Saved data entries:
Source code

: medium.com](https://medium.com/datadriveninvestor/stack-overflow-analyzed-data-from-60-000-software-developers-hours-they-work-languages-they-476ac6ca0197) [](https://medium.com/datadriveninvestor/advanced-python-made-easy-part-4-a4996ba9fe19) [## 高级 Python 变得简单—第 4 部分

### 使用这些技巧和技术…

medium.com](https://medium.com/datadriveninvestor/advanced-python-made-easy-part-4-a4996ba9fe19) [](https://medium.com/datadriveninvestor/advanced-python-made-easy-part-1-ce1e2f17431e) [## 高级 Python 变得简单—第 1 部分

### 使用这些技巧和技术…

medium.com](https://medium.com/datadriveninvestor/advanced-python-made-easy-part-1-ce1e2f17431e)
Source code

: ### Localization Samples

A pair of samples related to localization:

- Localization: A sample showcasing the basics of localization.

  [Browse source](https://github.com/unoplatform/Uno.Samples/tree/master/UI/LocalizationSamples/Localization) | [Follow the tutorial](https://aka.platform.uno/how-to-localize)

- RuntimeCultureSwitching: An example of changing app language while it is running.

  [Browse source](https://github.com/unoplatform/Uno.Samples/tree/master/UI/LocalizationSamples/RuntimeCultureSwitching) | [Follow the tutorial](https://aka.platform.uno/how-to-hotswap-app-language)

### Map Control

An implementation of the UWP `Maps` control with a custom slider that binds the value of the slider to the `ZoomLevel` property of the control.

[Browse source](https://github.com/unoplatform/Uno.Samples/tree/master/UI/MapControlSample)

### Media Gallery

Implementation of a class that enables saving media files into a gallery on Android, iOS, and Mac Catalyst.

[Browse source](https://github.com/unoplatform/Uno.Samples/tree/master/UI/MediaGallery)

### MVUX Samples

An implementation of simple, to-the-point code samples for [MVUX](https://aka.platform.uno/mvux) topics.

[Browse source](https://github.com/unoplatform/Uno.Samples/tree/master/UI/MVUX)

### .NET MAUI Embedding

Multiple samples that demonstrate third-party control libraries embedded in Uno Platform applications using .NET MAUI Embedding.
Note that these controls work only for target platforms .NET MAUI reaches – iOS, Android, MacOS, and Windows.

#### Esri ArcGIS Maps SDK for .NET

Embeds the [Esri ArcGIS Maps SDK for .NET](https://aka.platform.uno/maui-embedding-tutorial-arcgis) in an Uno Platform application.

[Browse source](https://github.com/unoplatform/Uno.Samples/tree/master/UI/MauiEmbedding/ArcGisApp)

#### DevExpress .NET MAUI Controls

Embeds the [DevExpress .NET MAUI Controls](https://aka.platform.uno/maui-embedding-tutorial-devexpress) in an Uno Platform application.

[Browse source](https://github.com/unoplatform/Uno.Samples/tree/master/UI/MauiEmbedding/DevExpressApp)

...

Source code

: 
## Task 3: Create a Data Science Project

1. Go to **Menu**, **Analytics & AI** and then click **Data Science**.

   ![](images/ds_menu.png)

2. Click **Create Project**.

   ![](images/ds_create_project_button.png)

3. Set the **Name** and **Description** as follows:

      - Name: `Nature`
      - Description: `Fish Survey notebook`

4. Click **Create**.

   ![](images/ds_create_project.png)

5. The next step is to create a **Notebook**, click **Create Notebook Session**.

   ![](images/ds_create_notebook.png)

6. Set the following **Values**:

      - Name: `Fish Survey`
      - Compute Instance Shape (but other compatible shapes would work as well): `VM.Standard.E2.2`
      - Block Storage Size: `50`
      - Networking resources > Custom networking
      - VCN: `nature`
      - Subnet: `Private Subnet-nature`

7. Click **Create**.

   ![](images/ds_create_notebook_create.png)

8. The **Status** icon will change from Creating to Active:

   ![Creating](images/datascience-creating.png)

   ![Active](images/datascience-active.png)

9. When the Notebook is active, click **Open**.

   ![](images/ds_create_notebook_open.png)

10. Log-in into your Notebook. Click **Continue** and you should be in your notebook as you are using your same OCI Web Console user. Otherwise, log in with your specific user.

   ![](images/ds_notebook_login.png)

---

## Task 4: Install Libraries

> **TASK BRIEF**:
Within the records, filter for lines that contain the word "Survey" and show each one.

> **SOLUTION BELOW**:
      - Description: `Fish Survey notebook`
      - Name: `Fish Survey`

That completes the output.